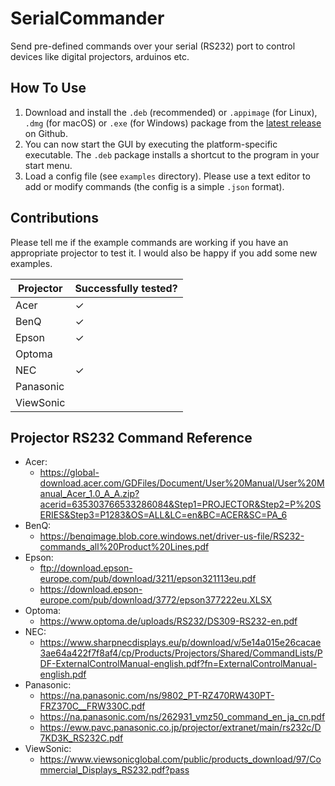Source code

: # SerialCommander
Send pre-defined commands over your serial (RS232) port to control devices like digital projectors, arduinos etc.

## How To Use
1. Download and install the `.deb` (recommended) or `.appimage` (for Linux), `.dmg` (for macOS) or `.exe` (for Windows) package from the [latest release](https://github.com/schorschii/SerialCommander/releases) on Github.
2. You can now start the GUI by executing the platform-specific executable. The `.deb` package installs a shortcut to the program in your start menu.
3. Load a config file (see `examples` directory). Please use a text editor to add or modify commands (the config is a simple `.json` format).

## Contributions
Please tell me if the example commands are working if you have an appropriate projector to test it. I would also be happy if you add some new examples.

| Projector | Successfully tested? |
| --------- | -------------------- |
| Acer      | ✓                    |
| BenQ      | ✓                    |
| Epson     | ✓                    |
| Optoma    |                      |
| NEC       | ✓                    |
| Panasonic |                      |
| ViewSonic |                      |

## Projector RS232 Command Reference
- Acer:
  - https://global-download.acer.com/GDFiles/Document/User%20Manual/User%20Manual_Acer_1.0_A_A.zip?acerid=635303766533286084&Step1=PROJECTOR&Step2=P%20SERIES&Step3=P1283&OS=ALL&LC=en&BC=ACER&SC=PA_6
- BenQ:
  - https://benqimage.blob.core.windows.net/driver-us-file/RS232-commands_all%20Product%20Lines.pdf
- Epson:
  - ftp://download.epson-europe.com/pub/download/3211/epson321113eu.pdf
  - https://download.epson-europe.com/pub/download/3772/epson377222eu.XLSX
- Optoma:
  - https://www.optoma.de/uploads/RS232/DS309-RS232-en.pdf
- NEC:
  - https://www.sharpnecdisplays.eu/p/download/v/5e14a015e26cacae3ae64a422f7f8af4/cp/Products/Projectors/Shared/CommandLists/PDF-ExternalControlManual-english.pdf?fn=ExternalControlManual-english.pdf
- Panasonic:
  - https://na.panasonic.com/ns/9802_PT-RZ470RW430PT-FRZ370C__FRW330C.pdf
  - https://na.panasonic.com/ns/262931_vmz50_command_en_ja_cn.pdf
  - https://eww.pavc.panasonic.co.jp/projector/extranet/main/rs232c/D7KD3K_RS232C.pdf
- ViewSonic:
  - https://www.viewsonicglobal.com/public/products_download/97/Commercial_Displays_RS232.pdf?pass
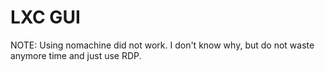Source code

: # LXC GUI

NOTE: Using nomachine did not work. I don't know why, but do not waste anymore time and just use RDP.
────────────────────
Directions — Produce the entries above once more, exactly as given, with each picture left out.

Written reply —
Source code

: # SerialCommander
Send pre-defined commands over your serial (RS232) port to control devices like digital projectors, arduinos etc.

## How To Use
1. Download and install the `.deb` (recommended) or `.appimage` (for Linux), `.dmg` (for macOS) or `.exe` (for Windows) package from the [latest release](https://github.com/schorschii/SerialCommander/releases) on Github.
2. You can now start the GUI by executing the platform-specific executable. The `.deb` package installs a shortcut to the program in your start menu.
3. Load a config file (see `examples` directory). Please use a text editor to add or modify commands (the config is a simple `.json` format).

## Contributions
Please tell me if the example commands are working if you have an appropriate projector to test it. I would also be happy if you add some new examples.

| Projector | Successfully tested? |
| --------- | -------------------- |
| Acer      | ✓                    |
| BenQ      | ✓                    |
| Epson     | ✓                    |
| Optoma    |                      |
| NEC       | ✓                    |
| Panasonic |                      |
| ViewSonic |                      |

## Projector RS232 Command Reference
- Acer:
  - https://global-download.acer.com/GDFiles/Document/User%20Manual/User%20Manual_Acer_1.0_A_A.zip?acerid=635303766533286084&Step1=PROJECTOR&Step2=P%20SERIES&Step3=P1283&OS=ALL&LC=en&BC=ACER&SC=PA_6
- BenQ:
  - https://benqimage.blob.core.windows.net/driver-us-file/RS232-commands_all%20Product%20Lines.pdf
- Epson:
  - ftp://download.epson-europe.com/pub/download/3211/epson321113eu.pdf
  - https://download.epson-europe.com/pub/download/3772/epson377222eu.XLSX
- Optoma:
  - https://www.optoma.de/uploads/RS232/DS309-RS232-en.pdf
- NEC:
  - https://www.sharpnecdisplays.eu/p/download/v/5e14a015e26cacae3ae64a422f7f8af4/cp/Products/Projectors/Shared/CommandLists/PDF-ExternalControlManual-english.pdf?fn=ExternalControlManual-english.pdf
- Panasonic:
  - https://na.panasonic.com/ns/9802_PT-RZ470RW430PT-FRZ370C__FRW330C.pdf
  - https://na.panasonic.com/ns/262931_vmz50_command_en_ja_cn.pdf
  - https://eww.pavc.panasonic.co.jp/projector/extranet/main/rs232c/D7KD3K_RS232C.pdf
- ViewSonic:
  - https://www.viewsonicglobal.com/public/products_download/97/Commercial_Displays_RS232.pdf?pass
Source code

: # LXC GUI

NOTE: Using nomachine did not work. I don't know why, but do not waste anymore time and just use RDP.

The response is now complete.